▶ Given entries
::::::::::

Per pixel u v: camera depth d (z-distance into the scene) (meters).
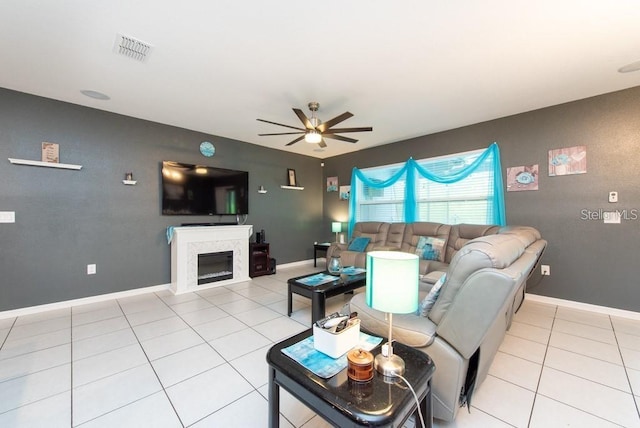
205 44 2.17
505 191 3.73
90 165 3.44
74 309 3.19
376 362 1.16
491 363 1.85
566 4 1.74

::::::::::

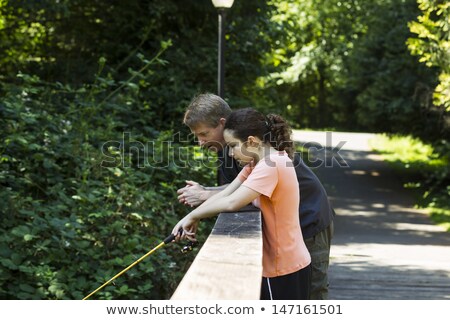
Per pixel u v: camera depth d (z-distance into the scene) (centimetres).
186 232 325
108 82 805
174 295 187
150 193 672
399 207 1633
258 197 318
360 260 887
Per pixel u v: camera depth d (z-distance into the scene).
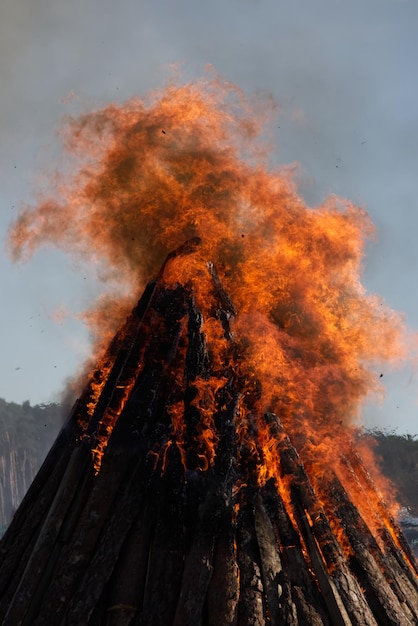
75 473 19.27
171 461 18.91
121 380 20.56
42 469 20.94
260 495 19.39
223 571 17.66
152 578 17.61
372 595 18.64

::::::::::

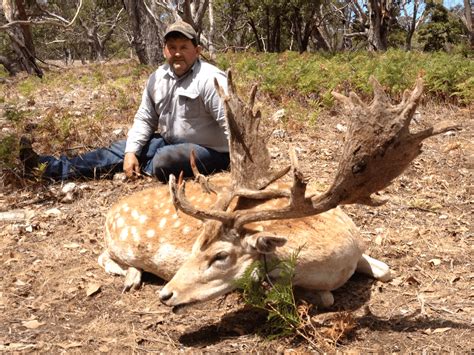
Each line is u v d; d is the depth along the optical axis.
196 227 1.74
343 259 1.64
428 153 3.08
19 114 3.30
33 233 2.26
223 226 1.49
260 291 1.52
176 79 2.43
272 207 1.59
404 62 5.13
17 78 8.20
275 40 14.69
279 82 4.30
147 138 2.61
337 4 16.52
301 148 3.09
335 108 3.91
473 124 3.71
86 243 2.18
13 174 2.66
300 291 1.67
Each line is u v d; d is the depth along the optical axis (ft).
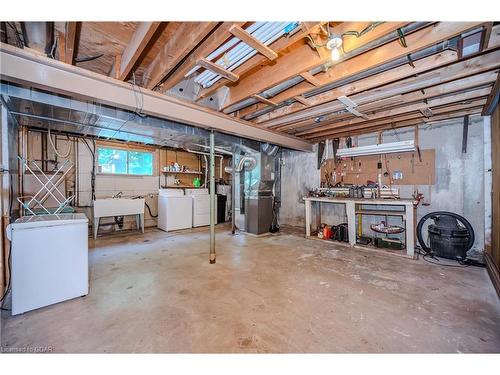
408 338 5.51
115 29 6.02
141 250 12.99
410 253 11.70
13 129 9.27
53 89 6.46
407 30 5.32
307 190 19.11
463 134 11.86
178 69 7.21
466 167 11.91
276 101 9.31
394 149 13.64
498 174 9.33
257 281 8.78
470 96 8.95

::::::::::

▶ Problem description
Pick out every line above that contains the word "Each" and copy it.

▶ Response to this exercise
Each line is u v d; d is the depth along the optical axis.
Each line is u v d; d is the depth along the optical axis (ft).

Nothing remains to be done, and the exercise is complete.